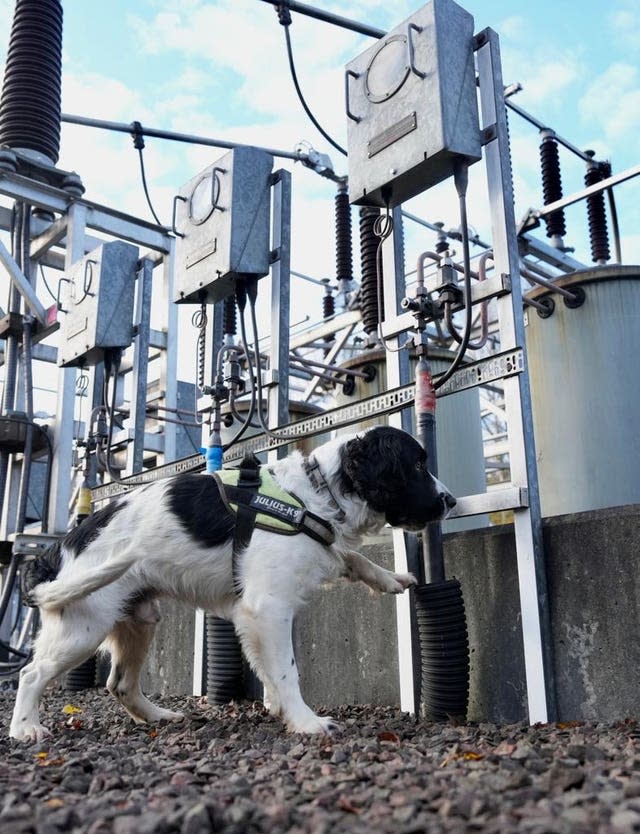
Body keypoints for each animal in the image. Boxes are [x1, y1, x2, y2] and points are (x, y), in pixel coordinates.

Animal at [10, 426, 456, 736]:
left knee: (120, 684)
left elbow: (351, 556)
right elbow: (287, 671)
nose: (451, 500)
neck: (315, 494)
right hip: (83, 628)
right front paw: (306, 722)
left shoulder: (264, 607)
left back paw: (158, 716)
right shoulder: (268, 608)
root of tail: (57, 551)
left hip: (138, 619)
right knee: (31, 673)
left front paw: (389, 577)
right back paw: (25, 729)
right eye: (418, 465)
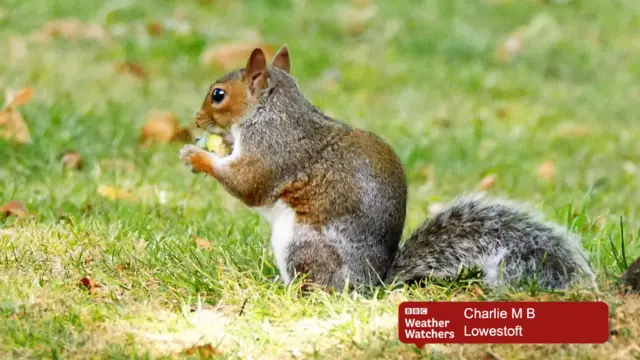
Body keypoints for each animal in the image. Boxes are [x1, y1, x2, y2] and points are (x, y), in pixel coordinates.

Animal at [179, 45, 596, 292]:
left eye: (218, 95)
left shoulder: (274, 150)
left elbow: (248, 184)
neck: (270, 111)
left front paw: (197, 156)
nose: (197, 120)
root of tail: (374, 284)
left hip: (300, 243)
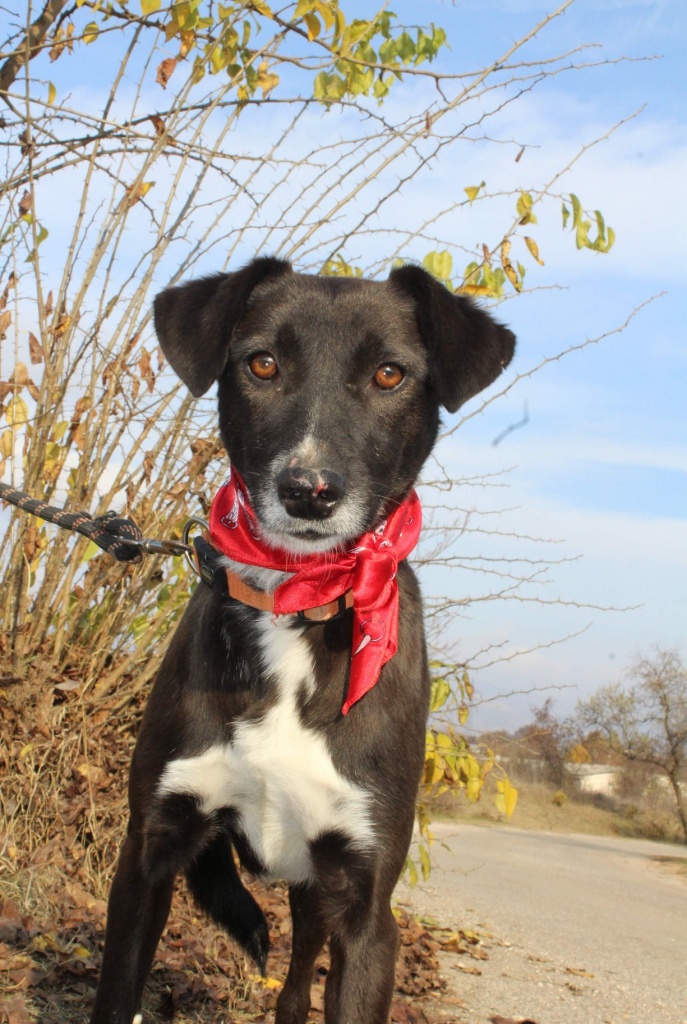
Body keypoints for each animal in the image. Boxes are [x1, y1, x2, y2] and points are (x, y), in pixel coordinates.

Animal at [88, 258, 513, 1024]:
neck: (297, 603)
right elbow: (116, 993)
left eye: (388, 374)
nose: (309, 490)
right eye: (262, 363)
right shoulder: (147, 857)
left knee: (292, 991)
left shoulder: (366, 908)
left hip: (316, 901)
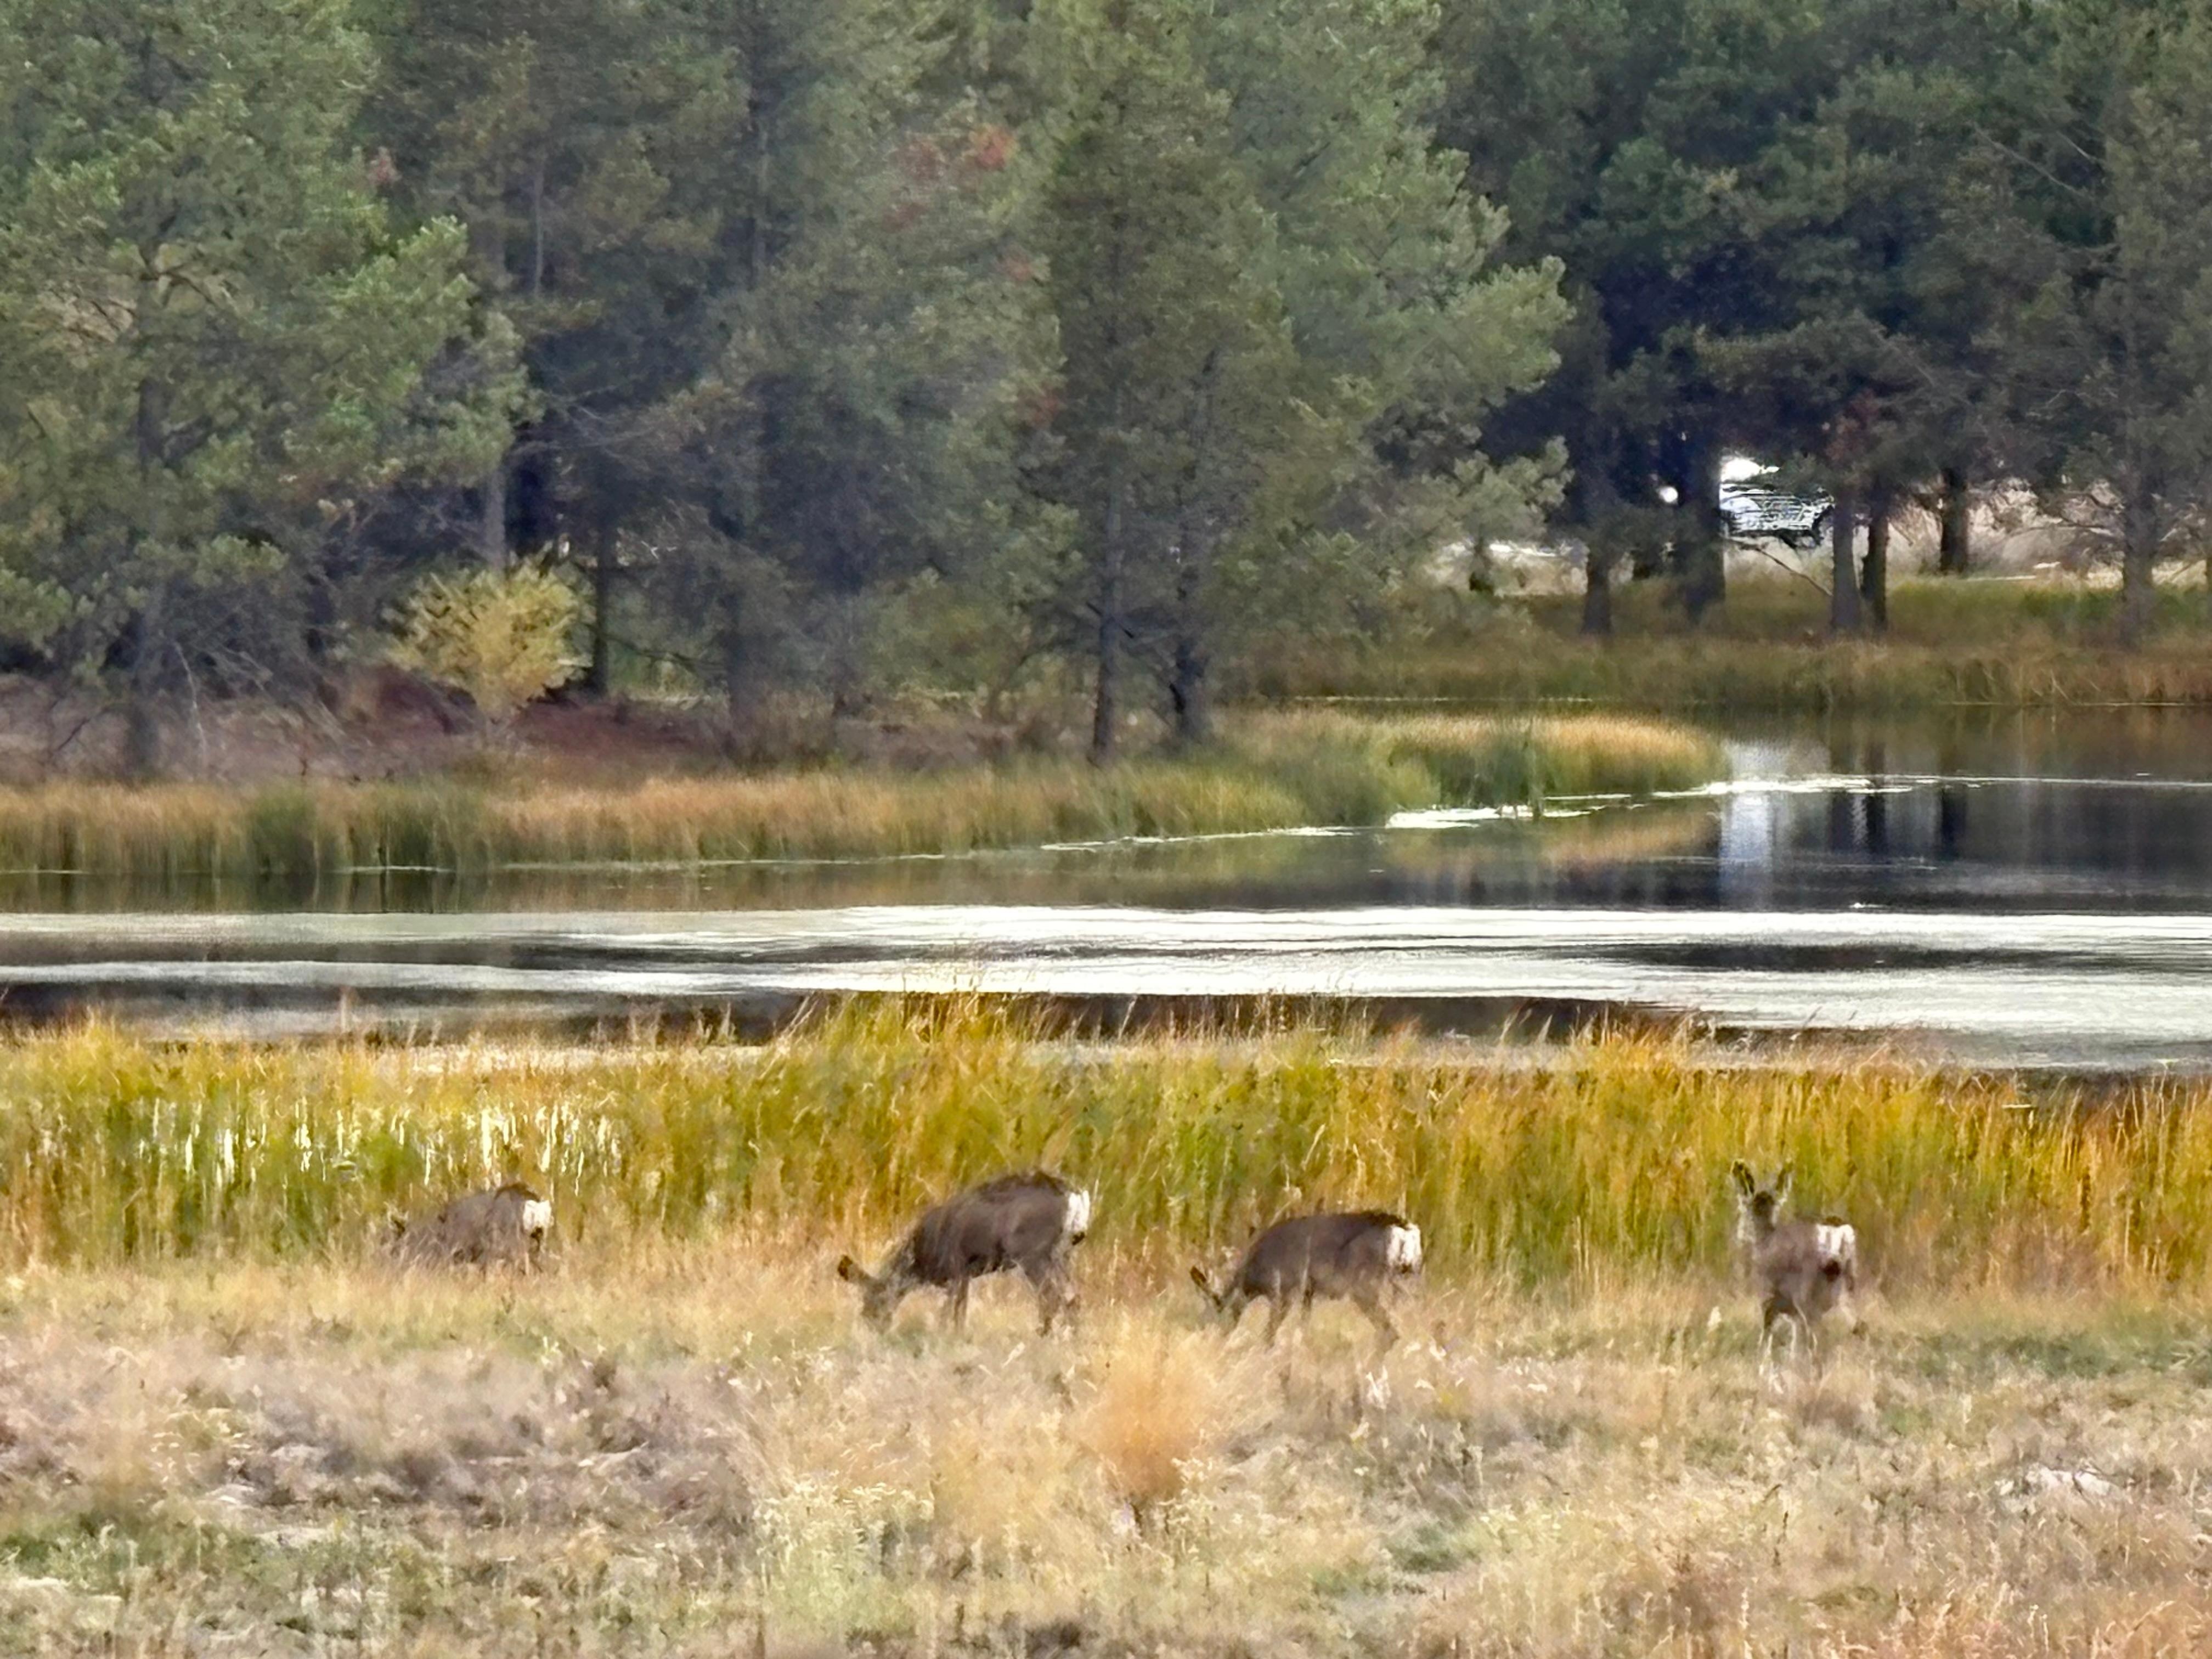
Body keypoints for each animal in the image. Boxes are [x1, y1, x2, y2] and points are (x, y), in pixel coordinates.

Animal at [836, 1171, 1093, 1334]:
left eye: (873, 1299)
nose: (871, 1325)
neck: (920, 1260)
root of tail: (1075, 1195)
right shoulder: (966, 1275)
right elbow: (961, 1312)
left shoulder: (956, 1266)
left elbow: (949, 1313)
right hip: (1063, 1254)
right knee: (1073, 1297)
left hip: (1033, 1251)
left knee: (1051, 1297)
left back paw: (1042, 1336)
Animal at [1190, 1210, 1423, 1351]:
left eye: (1219, 1311)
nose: (1217, 1339)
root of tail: (1406, 1233)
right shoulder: (1308, 1293)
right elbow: (1304, 1329)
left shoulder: (1286, 1290)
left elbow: (1270, 1333)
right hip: (1408, 1280)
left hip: (1366, 1286)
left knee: (1390, 1331)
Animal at [1729, 1161, 1860, 1358]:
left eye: (1743, 1209)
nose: (1740, 1233)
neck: (1765, 1240)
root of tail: (1840, 1235)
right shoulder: (1793, 1315)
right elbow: (1794, 1345)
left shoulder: (1768, 1298)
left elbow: (1766, 1340)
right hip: (1847, 1290)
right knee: (1859, 1327)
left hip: (1807, 1297)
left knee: (1816, 1341)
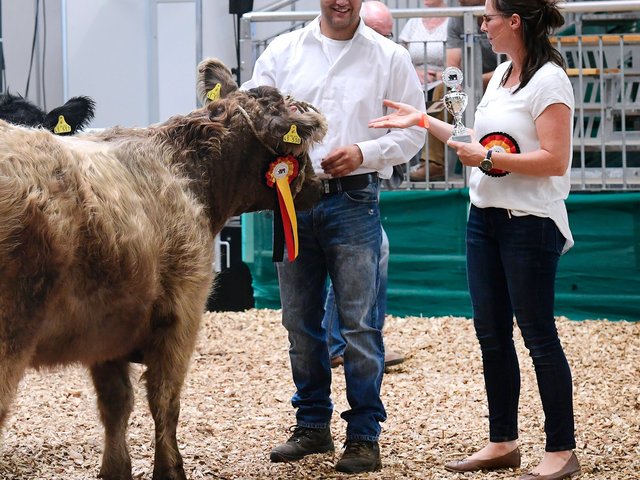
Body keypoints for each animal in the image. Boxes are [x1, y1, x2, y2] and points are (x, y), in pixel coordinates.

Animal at [0, 59, 324, 480]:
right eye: (296, 146)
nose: (320, 184)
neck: (186, 169)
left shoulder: (109, 329)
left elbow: (116, 406)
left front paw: (115, 469)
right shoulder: (182, 314)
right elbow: (165, 401)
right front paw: (170, 470)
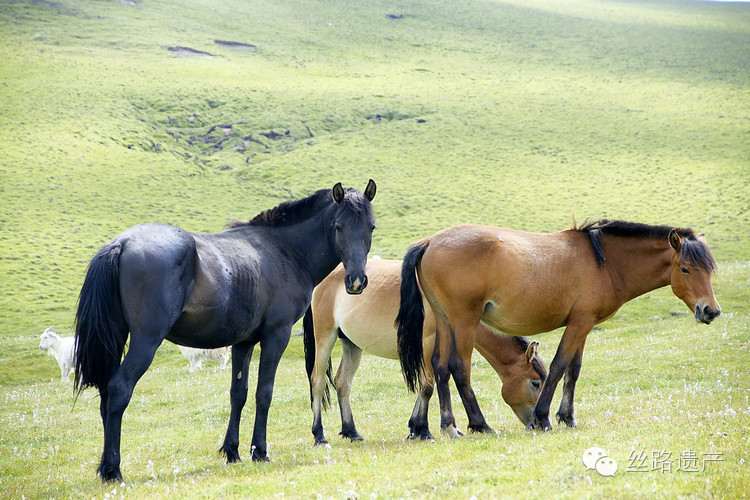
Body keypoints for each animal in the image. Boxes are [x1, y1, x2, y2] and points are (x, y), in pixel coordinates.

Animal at [74, 180, 378, 480]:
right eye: (338, 226)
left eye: (371, 227)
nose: (356, 281)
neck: (285, 251)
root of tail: (122, 243)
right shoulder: (275, 336)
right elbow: (264, 393)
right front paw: (260, 451)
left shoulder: (243, 342)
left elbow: (238, 394)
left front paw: (232, 450)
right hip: (145, 342)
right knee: (119, 390)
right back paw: (113, 469)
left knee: (106, 395)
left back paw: (105, 466)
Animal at [302, 258, 548, 442]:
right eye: (535, 383)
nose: (536, 424)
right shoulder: (427, 344)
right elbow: (428, 385)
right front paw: (424, 430)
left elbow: (432, 383)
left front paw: (416, 428)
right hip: (325, 337)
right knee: (317, 382)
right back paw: (319, 435)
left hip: (352, 345)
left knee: (342, 383)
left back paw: (351, 432)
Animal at [400, 221, 724, 432]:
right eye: (685, 269)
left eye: (709, 269)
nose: (710, 310)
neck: (606, 263)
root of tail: (429, 242)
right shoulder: (579, 323)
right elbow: (558, 366)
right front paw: (542, 418)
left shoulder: (586, 323)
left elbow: (573, 370)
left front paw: (567, 417)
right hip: (464, 321)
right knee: (459, 367)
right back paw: (480, 425)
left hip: (445, 320)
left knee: (440, 366)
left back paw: (449, 425)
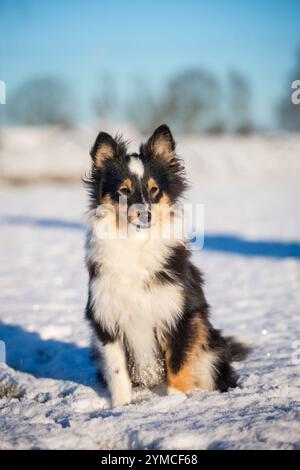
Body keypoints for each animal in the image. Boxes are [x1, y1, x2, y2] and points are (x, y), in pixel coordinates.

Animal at [84, 125, 248, 408]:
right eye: (124, 190)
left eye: (154, 190)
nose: (146, 215)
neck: (135, 244)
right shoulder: (106, 318)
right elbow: (117, 372)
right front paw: (122, 408)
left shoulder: (180, 315)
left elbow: (177, 363)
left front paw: (175, 402)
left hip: (211, 352)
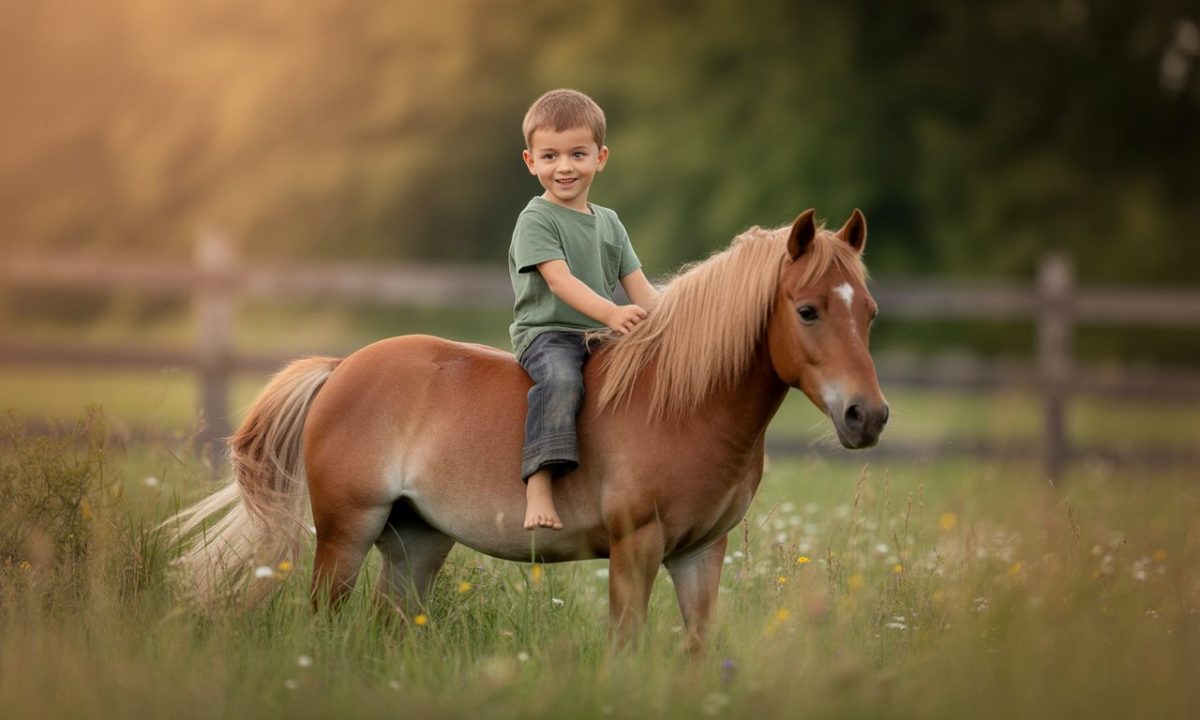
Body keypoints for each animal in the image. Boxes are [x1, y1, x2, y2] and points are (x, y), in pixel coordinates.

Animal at [165, 208, 889, 650]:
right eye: (807, 310)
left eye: (871, 312)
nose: (869, 416)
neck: (683, 405)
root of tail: (342, 368)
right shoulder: (635, 547)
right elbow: (625, 646)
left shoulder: (701, 552)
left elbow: (696, 650)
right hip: (347, 533)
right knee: (323, 624)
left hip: (415, 543)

──────

EXERCISE REQUIREMENTS:
Copy word for word the stretch of entries above from the line that has "neck: (285, 251)" through the line that has "right shoulder: (579, 323)", both ends included, and nothing outside it.

SOLUTION:
neck: (285, 251)
root of tail: (122, 243)
right shoulder: (275, 336)
right elbow: (264, 393)
right front paw: (260, 451)
left shoulder: (243, 342)
left elbow: (238, 394)
left front paw: (232, 450)
right hip: (145, 342)
right knee: (119, 390)
right back paw: (113, 469)
left knee: (106, 395)
left back paw: (105, 466)
Animal at [302, 258, 548, 442]:
right eye: (535, 383)
nose: (536, 424)
right shoulder: (427, 344)
right elbow: (428, 385)
right front paw: (424, 430)
left elbow: (432, 383)
left front paw: (416, 428)
right hip: (325, 337)
right knee: (317, 382)
right back paw: (319, 435)
left hip: (352, 345)
left knee: (342, 383)
left back paw: (351, 432)
Animal at [400, 221, 724, 432]:
right eye: (685, 269)
left eye: (709, 269)
nose: (710, 310)
neck: (606, 263)
root of tail: (429, 242)
right shoulder: (579, 323)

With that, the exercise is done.